### Your instructions
Only the lines below between the one holding "Figure 4. Mass" and the one holding "Table 4. Complexity", inclusive, are to be reproduced word for word; the pictures are to be left out.

### Material to process

*** Block opens ***

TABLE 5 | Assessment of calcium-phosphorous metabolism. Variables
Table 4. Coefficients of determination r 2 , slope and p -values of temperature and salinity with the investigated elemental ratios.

*** Block closes ***
*** Block opens ***

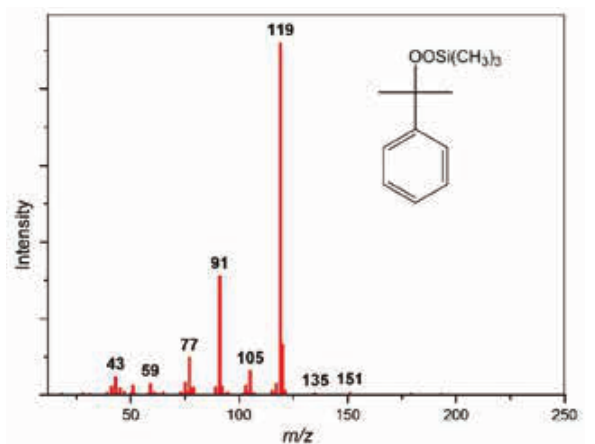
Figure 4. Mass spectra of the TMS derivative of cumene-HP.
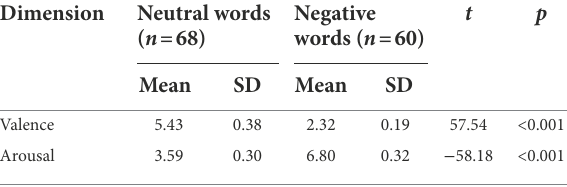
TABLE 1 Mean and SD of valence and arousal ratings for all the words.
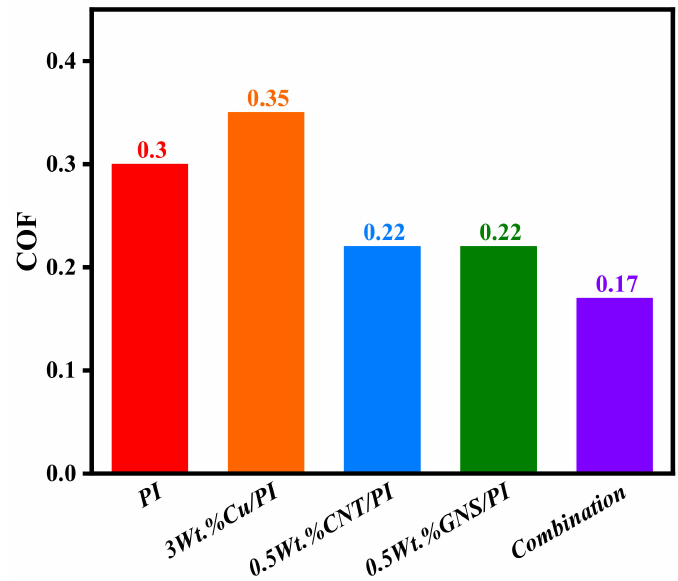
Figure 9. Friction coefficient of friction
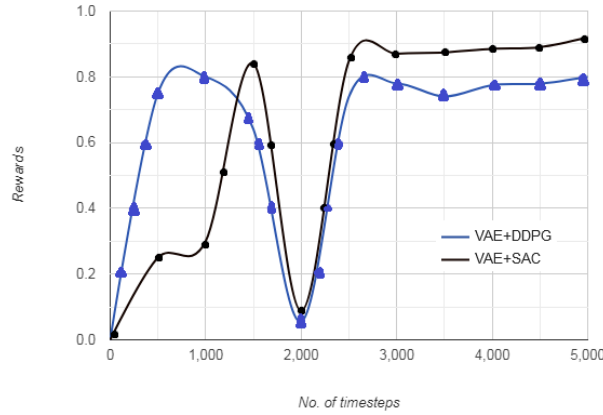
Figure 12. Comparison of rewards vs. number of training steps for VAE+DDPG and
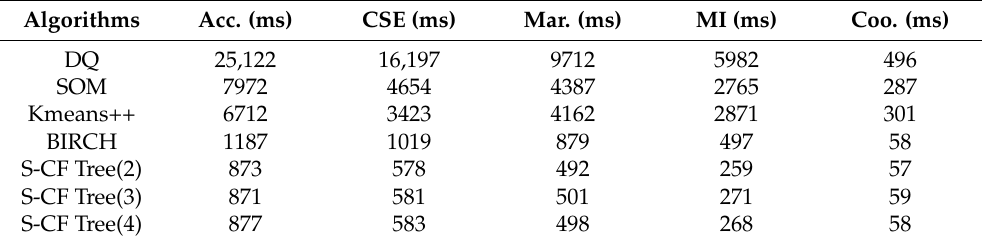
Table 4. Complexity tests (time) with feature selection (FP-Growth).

*** Block closes ***

### Finished exercise
Figure 4. Mass spectra of the TMS derivative of cumene-HP.
TABLE 1 Mean and SD of valence and arousal ratings for all the words.
Figure 9. Friction coefficient of friction
Figure 12. Comparison of rewards vs. number of training steps for VAE+DDPG and
Table 4. Complexity tests (time) with feature selection (FP-Growth).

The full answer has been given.